It was an early morning ride to the edge of some Vietnamese border city. I was feeling slightly anxious, weary of the unknown. The minivan driver was unconcerned, abruptly stopping his vehicle, motioning for its occupants to disembark and unceremoniously pointing in a direction that said ‘There is China’.
Following the direction of the pointed finger I found the border crossing, young Chinese border guards smiling, not prepared for catastrophe or chaos, unaware.
I was in my usual state of mind, clutching an onwards bus ticket purchased in Sapa, predominantly written in Chinese; I was confused but hoping for the best. Once through customs I presented my bus ticket to anyone who did not hold a gun and was pointed in the direction of a bus station, well within walking distance.
Reaching the station I was politely pushed onto a waiting bus by a young female conductor and then we were off … with everyone letting out a huge sigh of relief. I looked back to wave goodbye to Vietnam and the polite but pushy conductor. However I discovered she had disappeared from view and was instead sitting in a seat in front of me.
I looked around at the other occupants, Chinese and Vietnamese. I was the only westerner, alone in a cultural minefield carrying no knowledge of each other’s language. I walked up the aisle to start a conversation with the female bus conductor, to build a rapport should I need her further assistance.
Unfortunately ‘Kunming?’ was the only common word we knew, the hoped for destination of the bus, 400kms north of the Chinese border, edging further north, creating distance from Vietnam.
I walked back to my seat, through the cloud of smoking passengers, and looked out of my window, pensively. Farmers were beginning to harvest their rice, the paddy fields on the hilly terrain awash with recent rain. It made me hungry, my stomach attuned to a bus stopping at every corner, the driver earning his Vietnamese sideline restaurant commission.
But this was China, dying in smoke; cigarette butts flicked into the aisle. No-longer would there be the winding course of the Mekong River. Instead it appeared we were on a direct route, ever onwards, churning the miles, ever onwards, towards Kunming.

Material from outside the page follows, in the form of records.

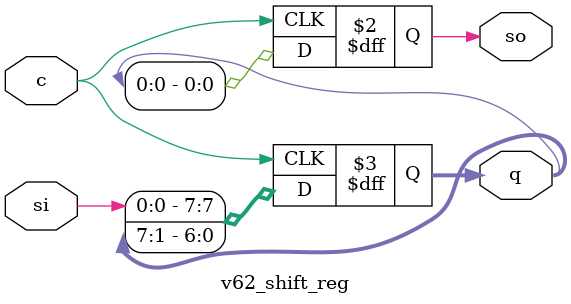
<source format=v>
module v62_shift_reg(c, si, so, q);
input c, si; 
output so;
reg so;
output [7:0] q;
reg [7:0] q;
always @ (posedge c) {q,so} = {si,q};
endmodule
</source>
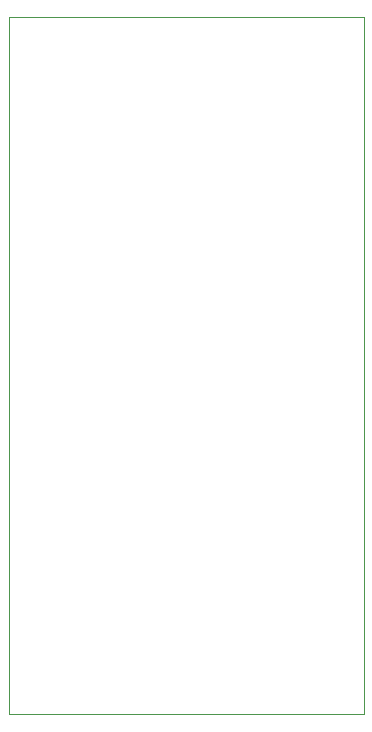
<source format=gm1>
%TF.GenerationSoftware,KiCad,Pcbnew,(5.1.6)-1*%
%TF.CreationDate,2020-11-23T19:09:11+09:00*%
%TF.ProjectId,HARP-Motor-Ctrl-Board,48415250-2d4d-46f7-946f-722d4374726c,rev?*%
%TF.SameCoordinates,Original*%
%TF.FileFunction,Profile,NP*%
%FSLAX46Y46*%
G04 Gerber Fmt 4.6, Leading zero omitted, Abs format (unit mm)*
G04 Created by KiCad (PCBNEW (5.1.6)-1) date 2020-11-23 19:09:11*
%MOMM*%
%LPD*%
G01*
G04 APERTURE LIST*
%TA.AperFunction,Profile*%
%ADD10C,0.050000*%
%TD*%
G04 APERTURE END LIST*
D10*
X99000000Y-113000000D02*
X69000000Y-113000000D01*
X99000000Y-54000000D02*
X99000000Y-113000000D01*
X69000000Y-54000000D02*
X99000000Y-54000000D01*
X69000000Y-113000000D02*
X69000000Y-54000000D01*
M02*

</source>
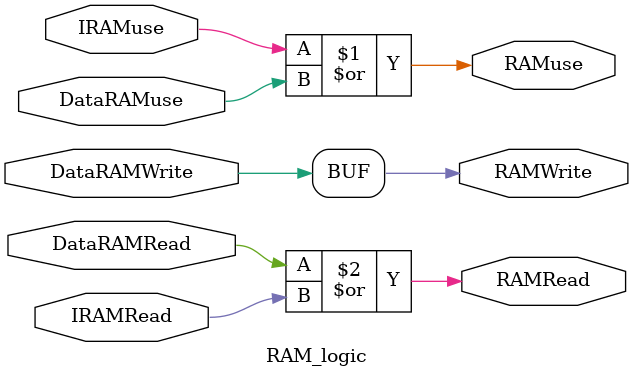
<source format=v>
`timescale 1ns / 1ps


module RAM_logic(
    input IRAMuse,
    input DataRAMuse,
    input DataRAMWrite,
    input DataRAMRead,
    input IRAMRead,
    output RAMuse,
    output RAMWrite,
    output RAMRead
    );
    
    assign RAMuse = IRAMuse | DataRAMuse;
    assign RAMWrite = DataRAMWrite;
    assign RAMRead = DataRAMRead | IRAMRead;
    
endmodule

</source>
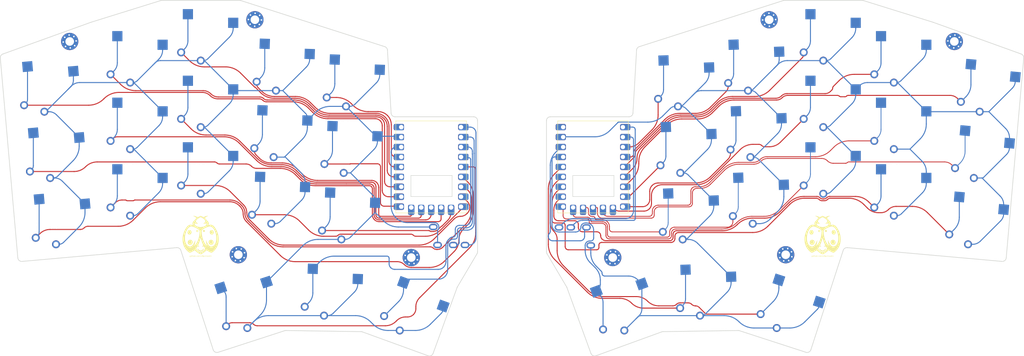
<source format=kicad_pcb>
(kicad_pcb (version 20221018) (generator pcbnew)

  (general
    (thickness 1.6)
  )

  (paper "A4")
  (title_block
    (title "mushi")
    (rev "v1.0.0")
    (company "Unknown")
  )

  (layers
    (0 "F.Cu" signal)
    (31 "B.Cu" signal)
    (32 "B.Adhes" user "B.Adhesive")
    (33 "F.Adhes" user "F.Adhesive")
    (34 "B.Paste" user)
    (35 "F.Paste" user)
    (36 "B.SilkS" user "B.Silkscreen")
    (37 "F.SilkS" user "F.Silkscreen")
    (38 "B.Mask" user)
    (39 "F.Mask" user)
    (40 "Dwgs.User" user "User.Drawings")
    (41 "Cmts.User" user "User.Comments")
    (42 "Eco1.User" user "User.Eco1")
    (43 "Eco2.User" user "User.Eco2")
    (44 "Edge.Cuts" user)
    (45 "Margin" user)
    (46 "B.CrtYd" user "B.Courtyard")
    (47 "F.CrtYd" user "F.Courtyard")
    (48 "B.Fab" user)
    (49 "F.Fab" user)
  )

  (setup
    (pad_to_mask_clearance 0.05)
    (pcbplotparams
      (layerselection 0x00010fc_ffffffff)
      (plot_on_all_layers_selection 0x0000000_00000000)
      (disableapertmacros false)
      (usegerberextensions false)
      (usegerberattributes true)
      (usegerberadvancedattributes true)
      (creategerberjobfile true)
      (dashed_line_dash_ratio 12.000000)
      (dashed_line_gap_ratio 3.000000)
      (svgprecision 4)
      (plotframeref false)
      (viasonmask false)
      (mode 1)
      (useauxorigin false)
      (hpglpennumber 1)
      (hpglpenspeed 20)
      (hpglpendiameter 15.000000)
      (dxfpolygonmode true)
      (dxfimperialunits true)
      (dxfusepcbnewfont true)
      (psnegative false)
      (psa4output false)
      (plotreference true)
      (plotvalue true)
      (plotinvisibletext false)
      (sketchpadsonfab false)
      (subtractmaskfromsilk false)
      (outputformat 1)
      (mirror false)
      (drillshape 1)
      (scaleselection 1)
      (outputdirectory "")
    )
  )

  (net 0 "")
  (net 1 "matrix_pinky_bottom")
  (net 2 "GND")
  (net 3 "matrix_pinky_middle")
  (net 4 "matrix_pinky_top")
  (net 5 "matrix_ring_bottom")
  (net 6 "matrix_ring_middle")
  (net 7 "matrix_ring_top")
  (net 8 "matrix_middle_bottom")
  (net 9 "matrix_middle_middle")
  (net 10 "matrix_middle_top")
  (net 11 "matrix_index_bottom")
  (net 12 "matrix_index_middle")
  (net 13 "matrix_index_top")
  (net 14 "matrix_outer_bottom")
  (net 15 "matrix_outer_middle")
  (net 16 "matrix_outer_top")
  (net 17 "thumbs_inner_cluster")
  (net 18 "thumbs_middle_cluster")
  (net 19 "thumbs_outer_cluster")
  (net 20 "mirror_matrix_pinky_bottom")
  (net 21 "rGND")
  (net 22 "mirror_matrix_pinky_middle")
  (net 23 "mirror_matrix_pinky_top")
  (net 24 "mirror_matrix_ring_bottom")
  (net 25 "mirror_matrix_ring_middle")
  (net 26 "mirror_matrix_ring_top")
  (net 27 "mirror_matrix_middle_bottom")
  (net 28 "mirror_matrix_middle_middle")
  (net 29 "mirror_matrix_middle_top")
  (net 30 "mirror_matrix_index_bottom")
  (net 31 "mirror_matrix_index_middle")
  (net 32 "mirror_matrix_index_top")
  (net 33 "mirror_matrix_outer_bottom")
  (net 34 "mirror_matrix_outer_middle")
  (net 35 "mirror_matrix_outer_top")
  (net 36 "mirror_thumbs_inner_cluster")
  (net 37 "mirror_thumbs_middle_cluster")
  (net 38 "mirror_thumbs_outer_cluster")
  (net 39 "P5V")
  (net 40 "P3V3")
  (net 41 "RX")
  (net 42 "TX")
  (net 43 "rP5V")
  (net 44 "rP3V3")
  (net 45 "rRX")
  (net 46 "rTX")

  (footprint "PG1350" (layer "F.Cu") (at 194.559518 98.199212 -178))

  (footprint "PG1350" (layer "F.Cu") (at 86.228242 57.718589 178))

  (footprint "PG1350" (layer "F.Cu") (at 85.63495 74.708233 178))

  (footprint "PG1350" (layer "F.Cu") (at 207.414824 57.718589 -178))

  (footprint "PG1350" (layer "F.Cu") (at 86.821533 40.728945 178))

  (footprint "PG1350" (layer "F.Cu") (at 86.228242 57.718589 -2))

  (footprint "PG1350" (layer "F.Cu") (at 86.821533 40.728945 -2))

  (footprint "PG1350" (layer "F.Cu") (at 120.201945 102.338755 -20))

  (footprint "PG1350" (layer "F.Cu") (at 49.43495 55.668233 180))

  (footprint "PG1350" (layer "F.Cu") (at 49.43495 38.668233 180))

  (footprint "PG1350" (layer "F.Cu") (at 226.208116 50.058233))

  (footprint "PG1350" (layer "F.Cu") (at 226.208116 67.058233 180))

  (footprint "PG1350" (layer "F.Cu") (at 244.208116 72.668233 180))

  (footprint "MountingHole_2.2mm_M2_Pad_Via" (layer "F.Cu") (at 212.399084 28.526858 2))

  (footprint "PG1350" (layer "F.Cu") (at 28.518352 63.06469 -175))

  (footprint "PG1350" (layer "F.Cu") (at 226.208116 67.058233))

  (footprint "PG1350" (layer "F.Cu") (at 49.43495 55.668233))

  (footprint "MountingHole_2.2mm_M2_Pad_Via" (layer "F.Cu") (at 259.630379 34.075515 -5))

  (footprint "PG1350" (layer "F.Cu") (at 27.036705 46.12938 -175))

  (footprint "PG1350" (layer "F.Cu") (at 244.208116 38.668233))

  (footprint "PG1350" (layer "F.Cu") (at 208.008116 74.708233 2))

  (footprint "PG1350" (layer "F.Cu") (at 120.201945 102.338755 160))

  (footprint "RP2040-Zero" (layer "F.Cu") (at 157.318116 78.808233))

  (footprint "PG1350" (layer "F.Cu") (at 99.083548 98.199212 178))

  (footprint "PG1350" (layer "F.Cu") (at 263.643066 80 175))

  (footprint "PG1350" (layer "F.Cu") (at 216.152996 101.640387 162))

  (footprint "PG1350" (layer "F.Cu") (at 266.606361 46.12938 175))

  (footprint "PG1350" (layer "F.Cu") (at 77.49007 101.640387 18))

  (footprint "PG1350" (layer "F.Cu") (at 67.43495 50.058233 180))

  (footprint "MountingHole_2.2mm_M2_Pad_Via" (layer "F.Cu") (at 216.622807 88.544614 -18))

  (footprint "MountingHole_2.2mm_M2_Pad_Via" (layer "F.Cu") (at 172.51456 89.267356 20))

  (footprint "PG1350" (layer "F.Cu") (at 67.43495 67.058233 180))

  (footprint "PG1350" (layer "F.Cu") (at 244.208116 55.668233))

  (footprint "PG1350" (layer "F.Cu") (at 67.43495 33.058233))

  (footprint "PG1350" (layer "F.Cu") (at 67.43495 50.058233))

  (footprint "PG1350" (layer "F.Cu") (at 67.43495 33.058233 180))

  (footprint "PG1350" (layer "F.Cu") (at 206.821533 40.728945 2))

  (footprint "PG1350" (layer "F.Cu") (at 173.441121 102.338755 -160))

  (footprint "PG1350" (layer "F.Cu") (at 244.208116 55.668233 180))

  (footprint "PG1350" (layer "F.Cu") (at 265.124714 63.06469 -5))

  (footprint "PG1350" (layer "F.Cu") (at 226.208116 50.058233 180))

  (footprint "images:mushi" (layer "F.Cu") (at 67.431098 83.82))

  (footprint "PG1350" (layer "F.Cu") (at 244.208116 38.668233 180))

  (footprint "PG1350" (layer "F.Cu")
    (tstamp 7fafc0ea-1c7e-4354-81c0-a5454c1b2a11)
    (at 265.124714 63.06469 175)
    (attr through_hole)
    (fp_text reference "S56" (at 0 0) (layer "F.SilkS") hide
        (effects (font (size 1.27 1.27) (thickness 0.15)))
      (tstamp 27075478-ab66-4975-8dea-4d48e7262bab)
    )
    (fp_text value "" (at 0 0) (layer "F.SilkS") hide
        (effects (font (size 1.27 1.27) (thi
... [413163 chars truncated]
</source>
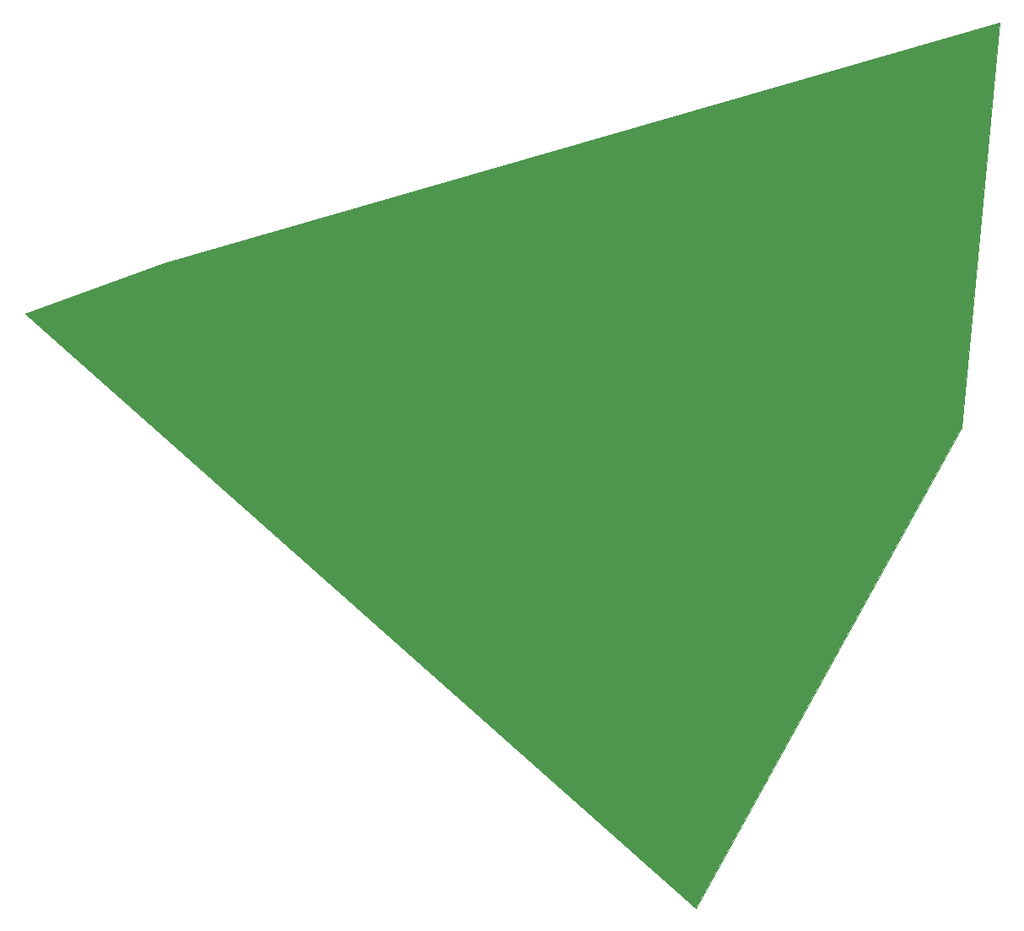
<source format=gbo>
G04 #@! TF.GenerationSoftware,KiCad,Pcbnew,(5.1.4-0-10_14)*
G04 #@! TF.CreationDate,2019-11-12T20:44:58-08:00*
G04 #@! TF.ProjectId,croptop,63726f70-746f-4702-9e6b-696361645f70,rev?*
G04 #@! TF.SameCoordinates,Original*
G04 #@! TF.FileFunction,Legend,Bot*
G04 #@! TF.FilePolarity,Positive*
%FSLAX46Y46*%
G04 Gerber Fmt 4.6, Leading zero omitted, Abs format (unit mm)*
G04 Created by KiCad (PCBNEW (5.1.4-0-10_14)) date 2019-11-12 20:44:58*
%MOMM*%
%LPD*%
G04 APERTURE LIST*
%ADD10C,0.100000*%
G04 APERTURE END LIST*
D10*
G36*
X260350000Y-110490000D02*
G01*
X233680000Y-158750000D01*
X166370000Y-99060000D01*
X180340000Y-93980000D01*
X264160000Y-69850000D01*
X260350000Y-110490000D01*
G37*
X260350000Y-110490000D02*
X233680000Y-158750000D01*
X166370000Y-99060000D01*
X180340000Y-93980000D01*
X264160000Y-69850000D01*
X260350000Y-110490000D01*
M02*

</source>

7pm, dusk descending over the modern, clean streets of the Chinese city of Kunming.
It was a structure and a convenience, built for the bored, slaved office workers; chasing the yuan to be converted into dollar and used by the communists to purchase US government bonds.
It was a main thoroughfare, leading from the station into the suburbs, going nowhere beyond the horizon
Upon reaching Kunming, I was pointed in the right direction, finding accommodation in a high-rise hotel within the bounds of the central business district, nondescript.
Next morning I had to organise my tour towards Tibet. However I was informed by a tourist agency that a tour to Tibet from Kunming was prohibitively expensive and out-of-season.
“Come back in four months time.”
My plans, formulated a few days earlier, now lay in tatters.
Instead I would be better off spending my day walking around Kunming, taking photos of pagodas and parks, until it was time to return to my hotel room for a beer.
Unfortunately I was unprepared and possessed no bottle opener.
But that is another story; involving a receptionist’s shrill, screaming voice and the Swiss army knife of a security guard.
I can only inform you that the hotel’s furniture was as presentable leaving as I when I arrived.